* **Given records**
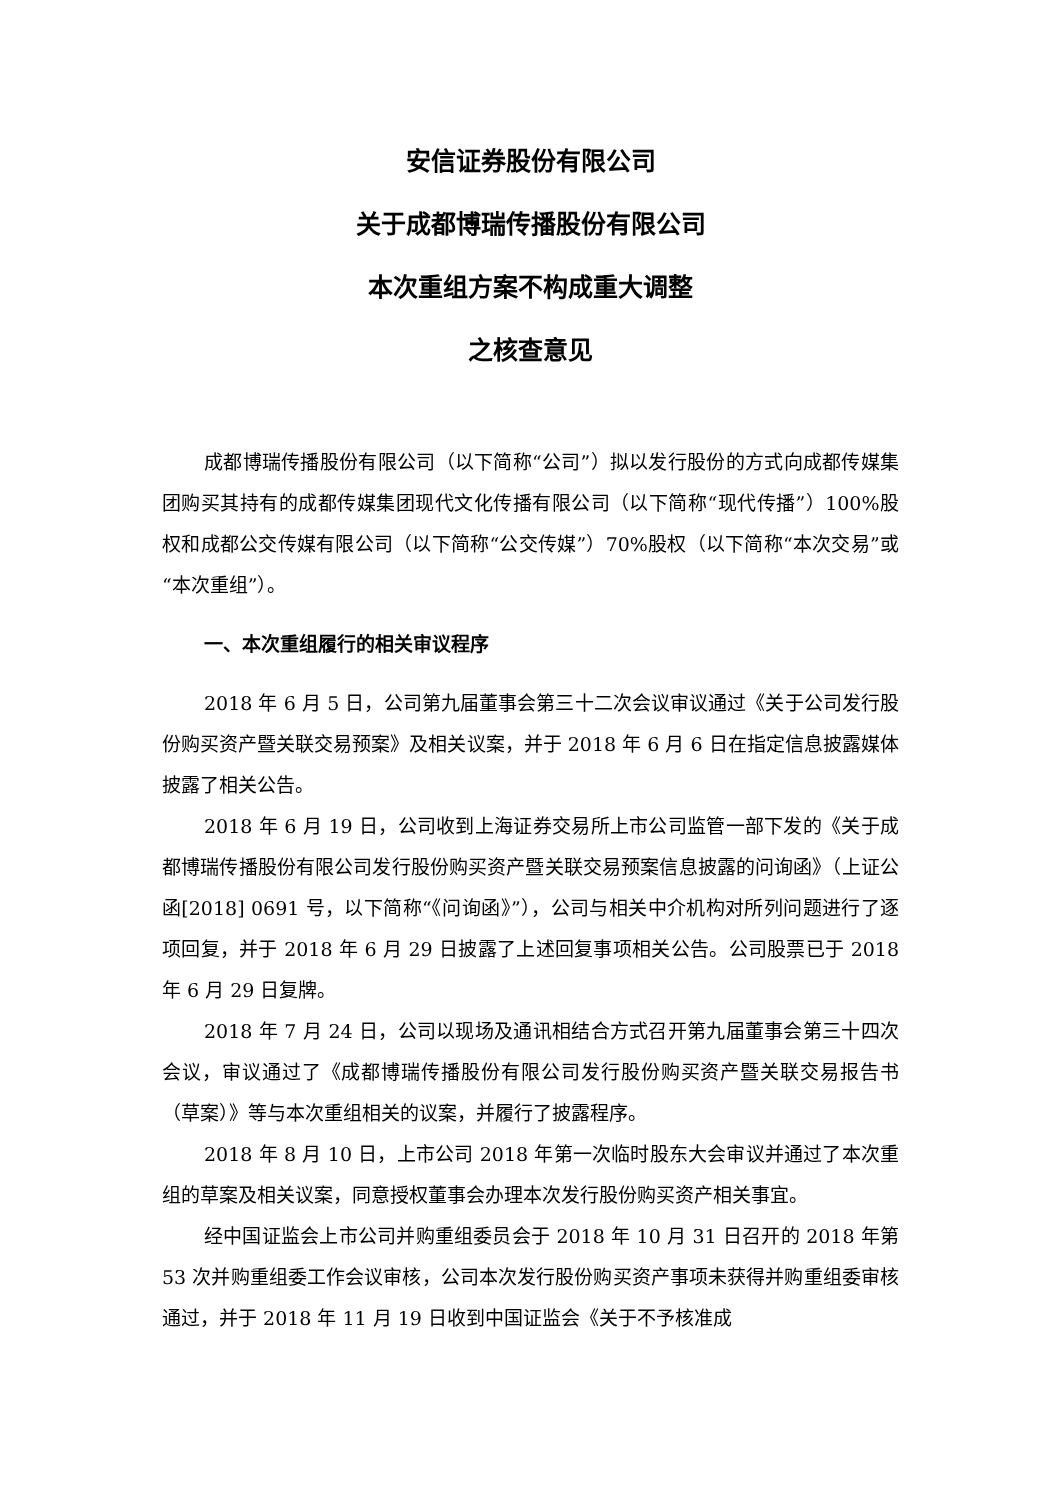安信证券股份有限公司
关于成都博瑞传播股份有限公司
本次重组方案不构成重大调整
之核查意见
成都博瑞传播股份有限公司（以下简称“公司”）拟以发行股份的方式向成都传媒集团购买其持有的成都传媒集团现代文化传播有限公司（以下简称“现代传播”）100%股权和成都公交传媒有限公司（以下简称“公交传媒”）70%股权（以下简称“本次交易”或“本次重组”）。
一、本次重组履行的相关审议程序
2018 年 6 月 5 日，公司第九届董事会第三十二次会议审议通过《关于公司发行股份购买资产暨关联交易预案》及相关议案，并于 2018 年 6 月 6 日在指定信息披露媒体披露了相关公告。
2018 年 6 月 19 日，公司收到上海证券交易所上市公司监管一部下发的《关于成都博瑞传播股份有限公司发行股份购买资产暨关联交易预案信息披露的问询函》（上证公函[2018] 0691 号，以下简称“《问询函》”），公司与相关中介机构对所列问题进行了逐项回复，并于 2018 年 6 月 29 日披露了上述回复事项相关公告。公司股票已于 2018 年 6 月 29 日复牌。
2018 年 7 月 24 日，公司以现场及通讯相结合方式召开第九届董事会第三十四次会议，审议通过了《成都博瑞传播股份有限公司发行股份购买资产暨关联交易报告书（草案）》等与本次重组相关的议案，并履行了披露程序。
2018 年 8 月 10 日，上市公司 2018 年第一次临时股东大会审议并通过了本次重组的草案及相关议案，同意授权董事会办理本次发行股份购买资产相关事宜。
经中国证监会上市公司并购重组委员会于 2018 年 10 月 31 日召开的 2018 年第 53 次并购重组委工作会议审核，公司本次发行股份购买资产事项未获得并购重组委审核通过，并于 2018 年 11 月 19 日收到中国证监会《关于不予核准成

* **Task directions**
What is needed is a verbatim copy of every line in the records above from the one containing "2018 年 7 月 24" down to the one containing "2018 年 8 月 10", both included, and nothing more.

* **Reply to the task**
2018 年 7 月 24 日，公司以现场及通讯相结合方式召开第九届董事会第三十四次会议，审议通过了《成都博瑞传播股份有限公司发行股份购买资产暨关联交易报告书（草案）》等与本次重组相关的议案，并履行了披露程序。
2018 年 8 月 10 日，上市公司 2018 年第一次临时股东大会审议并通过了本次重组的草案及相关议案，同意授权董事会办理本次发行股份购买资产相关事宜。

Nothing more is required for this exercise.